Впоследствии, когда правительство поставило себе целью уничтожить Коммунистическую партию и Коммунистическую рабочую партию, популярность и авторитет Питера возросли ещё больше. Налёты и погромы прекратились, теперь полиция и сыщики окружали красных, арестовывали их целыми сотнями, увозили и подвергали допросу. В таких случаях всегда требовалась помощь Питера; специальные знания, которыми он обладал, делали его прямо незаменимым, и он распоряжался всем, как хозяин! «Коротыш» Гантон и другие «негласные агенты» устроили так, что митинги Коммунистической партии и Коммунистической рабочей партии состоялись в один и тот же вечер.
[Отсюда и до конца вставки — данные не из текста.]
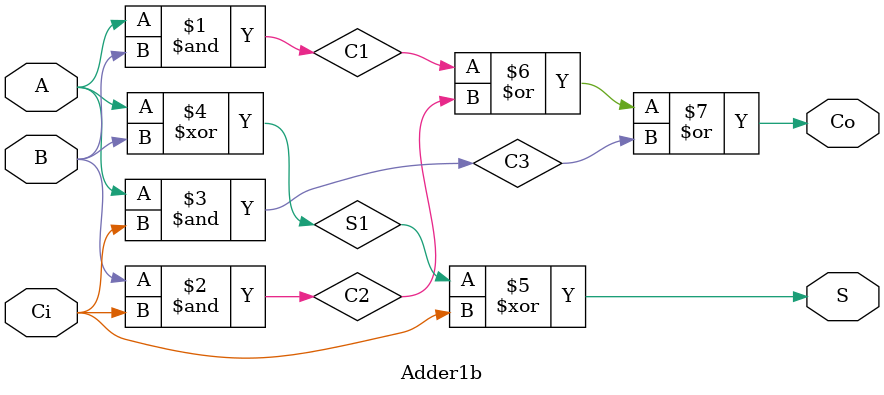
<source format=v>
`timescale 1ns / 1ps
module Adder1b(
	input wire A,B,Ci,
	output wire S,Co
    );
	 and m0(C1,A,B);
	 and m1(C2,B,Ci);
	 and m2(C3,A,Ci);
	 xor m3(S1,A,B);
	 xor m4(S,S1,Ci);
	 or m5(Co,C1,C2,C3);


endmodule


</source>
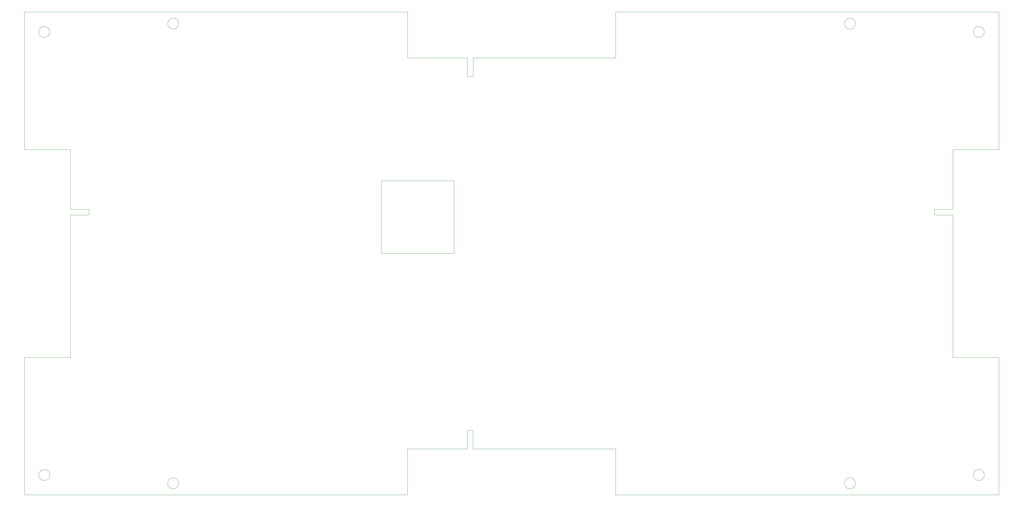
<source format=gm1>
G04*
G04 #@! TF.GenerationSoftware,Altium Limited,Altium Designer,22.11.1 (43)*
G04*
G04 Layer_Color=16711935*
%FSLAX25Y25*%
%MOIN*%
G70*
G04*
G04 #@! TF.SameCoordinates,D8721490-EFAD-4B60-BC7D-2FE2E35DC6D6*
G04*
G04*
G04 #@! TF.FilePolarity,Positive*
G04*
G01*
G75*
%ADD35C,0.00004*%
D35*
X25591Y587402D02*
G03*
X32677Y594488I0J7087D01*
G01*
D02*
G03*
X25591Y601575I-7087J0D01*
G01*
D02*
G03*
X18504Y594488I0J-7087D01*
G01*
D02*
G03*
X25591Y587402I7087J0D01*
G01*
X190945Y598032D02*
G03*
X198031Y605118I0J7087D01*
G01*
D02*
G03*
X190945Y612205I-7087J0D01*
G01*
D02*
G03*
X183858Y605118I0J-7087D01*
G01*
D02*
G03*
X190945Y598032I7087J0D01*
G01*
X1059055D02*
G03*
X1066142Y605118I0J7087D01*
G01*
D02*
G03*
X1059055Y612205I-7087J0D01*
G01*
D02*
G03*
X1051969Y605118I0J-7087D01*
G01*
D02*
G03*
X1059055Y598032I7087J0D01*
G01*
X1224409Y587402D02*
G03*
X1231496Y594488I0J7087D01*
G01*
D02*
G03*
X1224409Y601575I-7087J0D01*
G01*
D02*
G03*
X1217323Y594488I0J-7087D01*
G01*
D02*
G03*
X1224409Y587402I7087J0D01*
G01*
Y18504D02*
G03*
X1231496Y25591I0J7087D01*
G01*
D02*
G03*
X1224409Y32677I-7087J0D01*
G01*
D02*
G03*
X1217323Y25591I0J-7087D01*
G01*
D02*
G03*
X1224409Y18504I7087J0D01*
G01*
X1059055Y7874D02*
G03*
X1066142Y14961I0J7087D01*
G01*
D02*
G03*
X1059055Y22047I-7087J0D01*
G01*
D02*
G03*
X1051969Y14961I0J-7087D01*
G01*
D02*
G03*
X1059055Y7874I7087J0D01*
G01*
X190945D02*
G03*
X198031Y14961I0J7087D01*
G01*
D02*
G03*
X190945Y22047I-7087J0D01*
G01*
D02*
G03*
X183858Y14961I0J-7087D01*
G01*
D02*
G03*
X190945Y7874I7087J0D01*
G01*
X25591Y18504D02*
G03*
X32677Y25591I0J7087D01*
G01*
D02*
G03*
X25591Y32677I-7087J0D01*
G01*
D02*
G03*
X18504Y25591I0J-7087D01*
G01*
D02*
G03*
X25591Y18504I7087J0D01*
G01*
X457677Y310039D02*
X551181D01*
Y403544D01*
X457677D02*
X551181D01*
X457677Y310039D02*
Y403544D01*
X1190945Y366917D02*
Y443504D01*
X1250000D01*
Y620079D01*
X758465D02*
X1250000D01*
X758465Y561011D02*
Y620079D01*
X575590Y561011D02*
X758465D01*
X575590Y537389D02*
X575590Y561011D01*
X568110Y537389D02*
X575590D01*
X568110D02*
Y561011D01*
X491536D02*
X568110D01*
X491536D02*
Y620079D01*
X0D02*
X491536D01*
X0Y443504D02*
Y620079D01*
Y443504D02*
X59055D01*
Y366942D02*
Y443504D01*
Y366942D02*
X82677D01*
Y359462D02*
Y366942D01*
X59055Y359462D02*
X82677D01*
X59055Y176575D02*
Y359462D01*
X0Y176575D02*
X59055Y176575D01*
X0Y0D02*
Y176575D01*
Y0D02*
X491536Y0D01*
Y59055D01*
X568104D01*
X568110Y59062D01*
Y82677D01*
X575354D01*
Y59055D02*
Y82677D01*
Y59055D02*
X758465D01*
Y0D02*
Y59055D01*
Y0D02*
X1250000Y0D01*
Y176575D01*
X1190945D02*
X1250000D01*
X1190945D02*
Y359436D01*
X1167323D02*
X1190945D01*
X1167323D02*
Y366917D01*
X1190945D01*
M02*

</source>
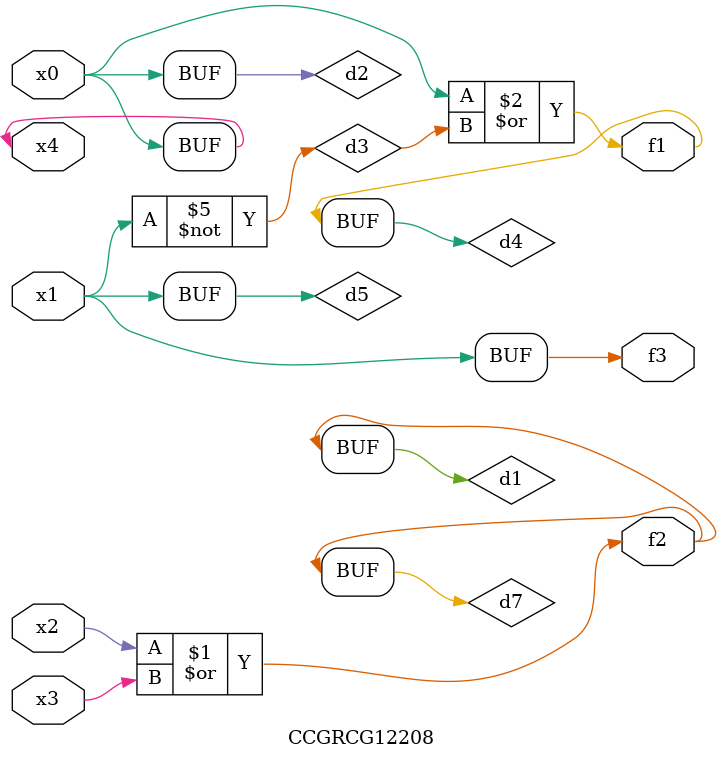
<source format=v>
module CCGRCG12208(
	input x0, x1, x2, x3, x4,
	output f1, f2, f3
);

	wire d1, d2, d3, d4, d5, d6, d7;

	or (d1, x2, x3);
	buf (d2, x0, x4);
	not (d3, x1);
	or (d4, d2, d3);
	not (d5, d3);
	nand (d6, d1, d3);
	or (d7, d1);
	assign f1 = d4;
	assign f2 = d7;
	assign f3 = d5;
endmodule

</source>
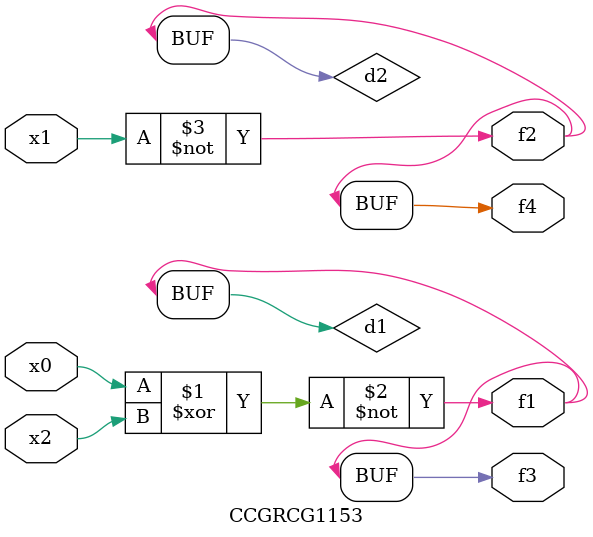
<source format=v>
module CCGRCG1153(
	input x0, x1, x2,
	output f1, f2, f3, f4
);

	wire d1, d2, d3;

	xnor (d1, x0, x2);
	nand (d2, x1);
	nor (d3, x1, x2);
	assign f1 = d1;
	assign f2 = d2;
	assign f3 = d1;
	assign f4 = d2;
endmodule

</source>
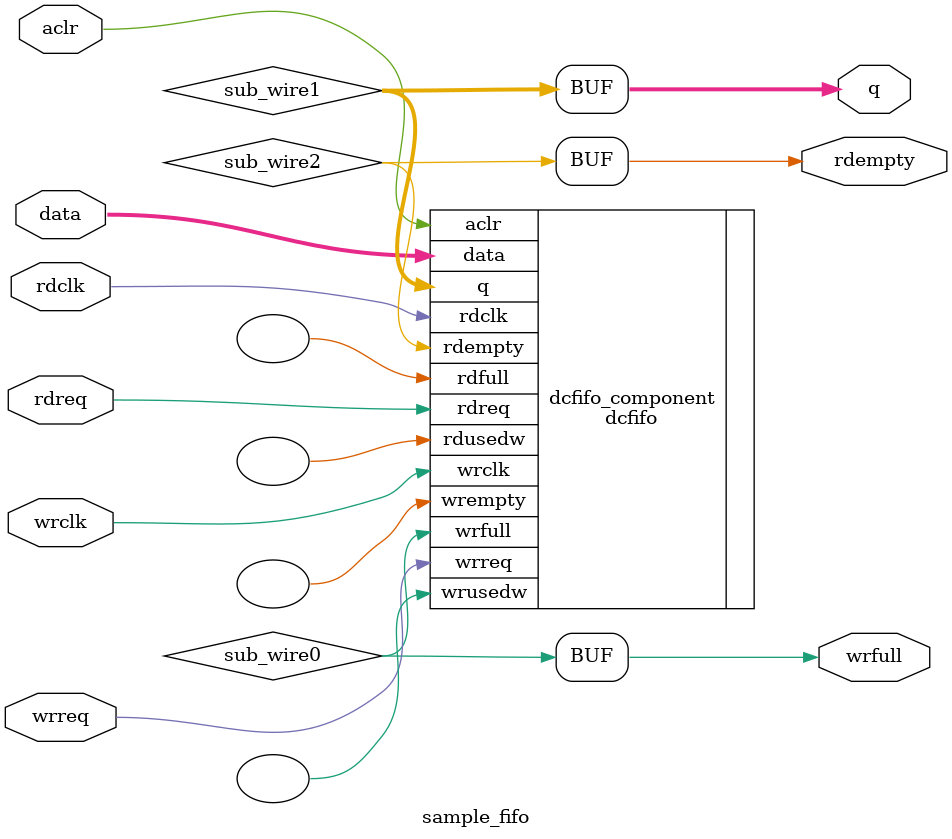
<source format=v>
module sample_fifo (
	aclr,
	data,
	rdclk,
	rdreq,
	wrclk,
	wrreq,
	q,
	rdempty,
	wrfull);
	input	  aclr;
	input	[47:0]  data;
	input	  rdclk;
	input	  rdreq;
	input	  wrclk;
	input	  wrreq;
	output	[47:0]  q;
	output	  rdempty;
	output	  wrfull;
`ifndef ALTERA_RESERVED_QIS
// synopsys translate_off
`endif
	tri0	  aclr;
`ifndef ALTERA_RESERVED_QIS
// synopsys translate_on
`endif
	wire  sub_wire0;
	wire [47:0] sub_wire1;
	wire  sub_wire2;
	wire  wrfull = sub_wire0;
	wire [47:0] q = sub_wire1[47:0];
	wire  rdempty = sub_wire2;
	dcfifo	dcfifo_component (
				.rdclk (rdclk),
				.wrclk (wrclk),
				.wrreq (wrreq),
				.aclr (aclr),
				.data (data),
				.rdreq (rdreq),
				.wrfull (sub_wire0),
				.q (sub_wire1),
				.rdempty (sub_wire2),
				.rdfull (),
				.rdusedw (),
				.wrempty (),
				.wrusedw ());
	defparam
		dcfifo_component.intended_device_family = "Cyclone II",
		dcfifo_component.lpm_hint = "MAXIMIZE_SPEED=5,",
		dcfifo_component.lpm_numwords = 2048,
		dcfifo_component.lpm_showahead = "OFF",
		dcfifo_component.lpm_type = "dcfifo",
		dcfifo_component.lpm_width = 48,
		dcfifo_component.lpm_widthu = 11,
		dcfifo_component.overflow_checking = "OFF",
		dcfifo_component.rdsync_delaypipe = 8,
		dcfifo_component.underflow_checking = "OFF",
		dcfifo_component.use_eab = "ON",
		dcfifo_component.write_aclr_synch = "OFF",
		dcfifo_component.wrsync_delaypipe = 8;
endmodule
</source>
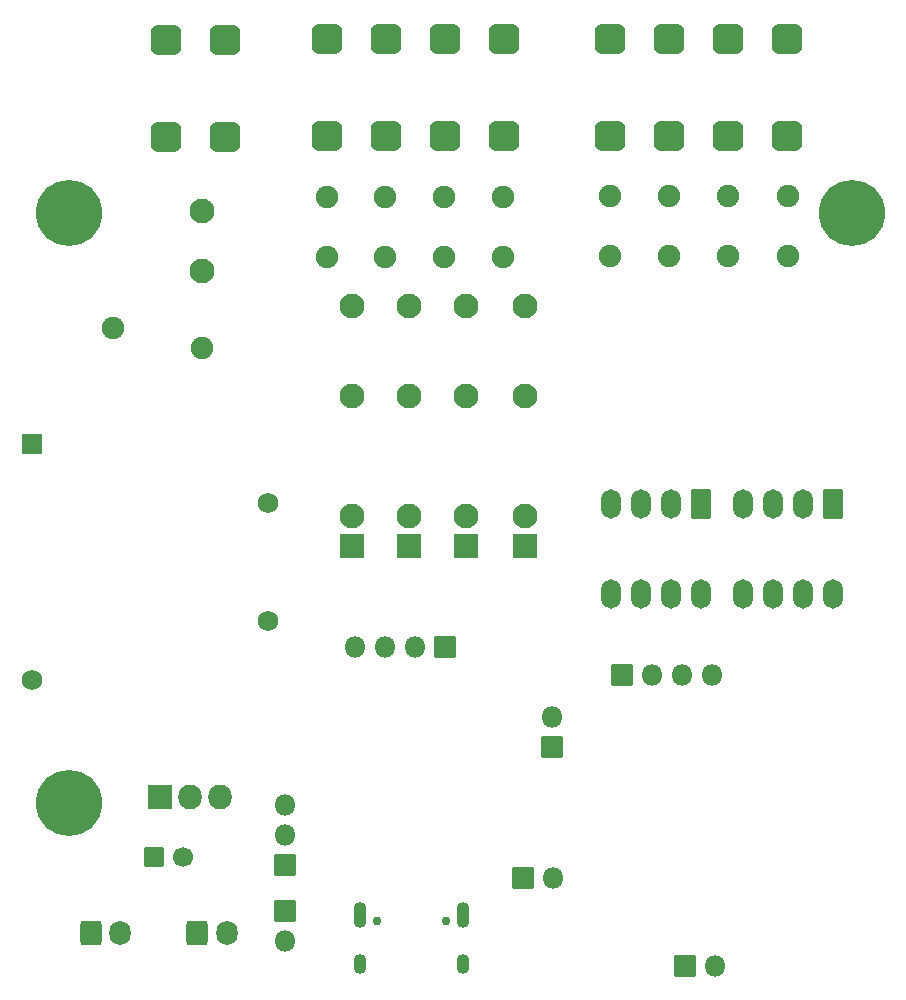
<source format=gbs>
G04 #@! TF.GenerationSoftware,KiCad,Pcbnew,(6.0.5)*
G04 #@! TF.CreationDate,2022-09-21T22:34:43+02:00*
G04 #@! TF.ProjectId,hamodule,68616d6f-6475-46c6-952e-6b696361645f,20220918.20*
G04 #@! TF.SameCoordinates,Original*
G04 #@! TF.FileFunction,Soldermask,Bot*
G04 #@! TF.FilePolarity,Negative*
%FSLAX46Y46*%
G04 Gerber Fmt 4.6, Leading zero omitted, Abs format (unit mm)*
G04 Created by KiCad (PCBNEW (6.0.5)) date 2022-09-21 22:34:43*
%MOMM*%
%LPD*%
G01*
G04 APERTURE LIST*
G04 Aperture macros list*
%AMRoundRect*
0 Rectangle with rounded corners*
0 $1 Rounding radius*
0 $2 $3 $4 $5 $6 $7 $8 $9 X,Y pos of 4 corners*
0 Add a 4 corners polygon primitive as box body*
4,1,4,$2,$3,$4,$5,$6,$7,$8,$9,$2,$3,0*
0 Add four circle primitives for the rounded corners*
1,1,$1+$1,$2,$3*
1,1,$1+$1,$4,$5*
1,1,$1+$1,$6,$7*
1,1,$1+$1,$8,$9*
0 Add four rect primitives between the rounded corners*
20,1,$1+$1,$2,$3,$4,$5,0*
20,1,$1+$1,$4,$5,$6,$7,0*
20,1,$1+$1,$6,$7,$8,$9,0*
20,1,$1+$1,$8,$9,$2,$3,0*%
G04 Aperture macros list end*
%ADD10RoundRect,0.050000X1.000000X-1.000000X1.000000X1.000000X-1.000000X1.000000X-1.000000X-1.000000X0*%
%ADD11C,2.100000*%
%ADD12RoundRect,0.050000X-0.850000X-0.850000X0.850000X-0.850000X0.850000X0.850000X-0.850000X0.850000X0*%
%ADD13O,1.800000X1.800000*%
%ADD14C,1.900000*%
%ADD15RoundRect,0.300000X-0.600000X-0.750000X0.600000X-0.750000X0.600000X0.750000X-0.600000X0.750000X0*%
%ADD16O,1.800000X2.100000*%
%ADD17RoundRect,0.050000X-0.825000X-0.825000X0.825000X-0.825000X0.825000X0.825000X-0.825000X0.825000X0*%
%ADD18C,1.750000*%
%ADD19RoundRect,0.050000X-0.952500X-1.000000X0.952500X-1.000000X0.952500X1.000000X-0.952500X1.000000X0*%
%ADD20O,2.005000X2.100000*%
%ADD21RoundRect,0.675000X0.625000X0.625000X-0.625000X0.625000X-0.625000X-0.625000X0.625000X-0.625000X0*%
%ADD22C,5.600000*%
%ADD23RoundRect,0.050000X-0.800000X1.200000X-0.800000X-1.200000X0.800000X-1.200000X0.800000X1.200000X0*%
%ADD24O,1.700000X2.500000*%
%ADD25RoundRect,0.050000X0.850000X-0.850000X0.850000X0.850000X-0.850000X0.850000X-0.850000X-0.850000X0*%
%ADD26RoundRect,0.050000X0.850000X0.850000X-0.850000X0.850000X-0.850000X-0.850000X0.850000X-0.850000X0*%
%ADD27C,0.750000*%
%ADD28O,1.100000X2.200000*%
%ADD29O,1.100000X1.700000*%
%ADD30RoundRect,0.050000X-0.800000X-0.800000X0.800000X-0.800000X0.800000X0.800000X-0.800000X0.800000X0*%
%ADD31C,1.700000*%
%ADD32RoundRect,0.050000X-0.850000X0.850000X-0.850000X-0.850000X0.850000X-0.850000X0.850000X0.850000X0*%
G04 APERTURE END LIST*
D10*
X76581000Y-77470000D03*
D11*
X76581000Y-74930000D03*
X76581000Y-64770000D03*
X76581000Y-57150000D03*
D10*
X71628000Y-77470000D03*
D11*
X71628000Y-74930000D03*
X71628000Y-64770000D03*
X71628000Y-57150000D03*
D10*
X66802000Y-77470000D03*
D11*
X66802000Y-74930000D03*
X66802000Y-64770000D03*
X66802000Y-57150000D03*
D10*
X61976000Y-77470000D03*
D11*
X61976000Y-74930000D03*
X61976000Y-64770000D03*
X61976000Y-57150000D03*
D12*
X56261500Y-108343700D03*
D13*
X56261500Y-110883700D03*
D14*
X41703800Y-59011450D03*
X49203800Y-60644780D03*
D15*
X48832000Y-110219000D03*
D16*
X51332000Y-110219000D03*
D17*
X34839100Y-68805000D03*
D18*
X34839100Y-88805000D03*
X54839100Y-83805000D03*
X54839100Y-73805000D03*
D19*
X45657000Y-98679000D03*
D20*
X48197000Y-98679000D03*
X50737000Y-98679000D03*
D21*
X74849500Y-42758500D03*
X74849500Y-34558501D03*
X69849500Y-42758500D03*
X69849500Y-34558501D03*
X64849500Y-42758500D03*
X64849500Y-34558501D03*
X59849500Y-42758500D03*
X59849500Y-34558501D03*
X46203100Y-34582100D03*
X46203100Y-42782099D03*
X51203100Y-34582100D03*
X51203100Y-42782099D03*
X98809500Y-42718499D03*
X98809500Y-34518500D03*
X93809500Y-42718499D03*
X93809500Y-34518500D03*
X88809500Y-42718499D03*
X88809500Y-34518500D03*
X83809500Y-42718499D03*
X83809500Y-34518500D03*
D11*
X49249500Y-49088500D03*
X49239500Y-54168500D03*
D22*
X104267500Y-49212500D03*
X37973500Y-49212500D03*
D23*
X91454274Y-73923320D03*
D24*
X88914274Y-73923320D03*
X86374274Y-73923320D03*
X83834274Y-73923320D03*
X83834274Y-81543320D03*
X86374274Y-81543320D03*
X88914274Y-81543320D03*
X91454274Y-81543320D03*
D23*
X102630274Y-73923320D03*
D24*
X100090274Y-73923320D03*
X97550274Y-73923320D03*
X95010274Y-73923320D03*
X95010274Y-81543320D03*
X97550274Y-81543320D03*
X100090274Y-81543320D03*
X102630274Y-81543320D03*
D15*
X39835000Y-110219000D03*
D16*
X42335000Y-110219000D03*
D25*
X84783000Y-88341600D03*
D13*
X87323000Y-88341600D03*
X89863000Y-88341600D03*
X92403000Y-88341600D03*
D25*
X90145100Y-112966500D03*
D13*
X92685100Y-112966500D03*
D26*
X56261500Y-104470200D03*
D13*
X56261500Y-101930200D03*
X56261500Y-99390200D03*
D26*
X78880200Y-94462600D03*
D13*
X78880200Y-91922600D03*
D14*
X88773500Y-52895500D03*
X88773500Y-47815500D03*
X98831900Y-52895500D03*
X98831900Y-47815500D03*
D25*
X76403700Y-105524300D03*
D13*
X78943700Y-105524300D03*
D14*
X74690000Y-52959000D03*
X74690000Y-47879000D03*
D27*
X69866000Y-109205900D03*
X64086000Y-109205900D03*
D28*
X71296000Y-108675900D03*
D29*
X62656000Y-112855900D03*
D28*
X62656000Y-108675900D03*
D29*
X71296000Y-112855900D03*
D14*
X93802700Y-52895500D03*
X93802700Y-47815500D03*
X64770000Y-52959000D03*
X64770000Y-47879000D03*
D30*
X45149000Y-103759000D03*
D31*
X47649000Y-103759000D03*
D14*
X83795100Y-52895500D03*
X83795100Y-47815500D03*
X59817000Y-52959000D03*
X59817000Y-47879000D03*
D32*
X69787000Y-85979000D03*
D13*
X67247000Y-85979000D03*
X64707000Y-85979000D03*
X62167000Y-85979000D03*
D22*
X37973500Y-99212500D03*
D14*
X69690000Y-52959000D03*
X69690000Y-47879000D03*
M02*

</source>
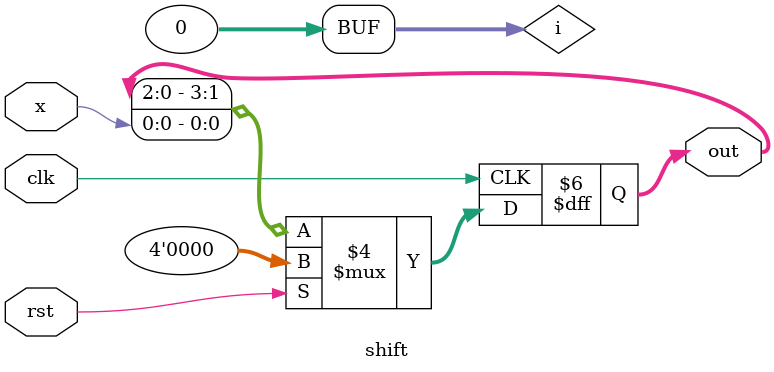
<source format=sv>
module shift(clk,rst,x,out);
  input clk,rst,x;
  output reg [3:0] out;
  
  
  int i=0;
  
  always @(posedge clk)
    begin
      if(rst)
        out<=0;
      else
        out<={out[2:0],x};
    end
endmodule
              

</source>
И так всюду, по всей стране, а на следующее утро мир потрясло известие, что митинги эти были разогнаны в один и тот же час и арестованы тысячи красных. В Американском городе федеральное правительство сняло больше десяти комнат по соседству с бюро Гаффи; всю ночь напролет и всё утро следующего дня туда приводили пачками арестованных, и под конец их набралось до четырехсот человек. Комнаты были до того набиты людьми, что негде было присесть. Там не смолкали вопли и стоны подвергшихся избиению людей, а запах был похуже, чем в обезьяннике.

Пленников продержали в этих комнатах взаперти несколько недель, и всё время туда прибывали новые. Наконец, там набралось их так много, что женщин перевели в уборные. Многие заболели или симулировали болезнь, некоторые сошли с ума или притворились сумасшедшими, а кое-кто и умер или прикинулся мертвым. Разумеется, «салонные красные» и сочувствующие пришли в движение и подняли ужасающий шум по поводу всего происходящего. У них не оставалось ни одной газеты, не было возможности собираться на митинги, а когда они делали попытки распространять литературу, почтовые чиновники перехватывали её. И все же каким-то образом время от времени им удавалось кое-что опубликовать. Но «негласные» сотрудники Питера живо разнюхивали, кто этим занимается, и доносили ему. Питер устраивал всё новые набеги, и людей хватали направо и налево. Когда где-то на востоке был раскрыт очередной заговор бомбистов, при обыске нашли красную бумагу, употреблявшуюся либо для печатания листовок, либо для упаковки взрывчатых веществ, – трудно сказать, для чего именно. Как бы то ни было, тайные агентства, сотрудничавшие с Гаффи, распространили листы этой бумаги по всей стране, и когда полиция хотела погубить какого-нибудь бедного малого, – у него находили эту губительную красную бумагу, и газеты спешили разгласить, что это один из заговорщиков, рассылающих по почте адские машины.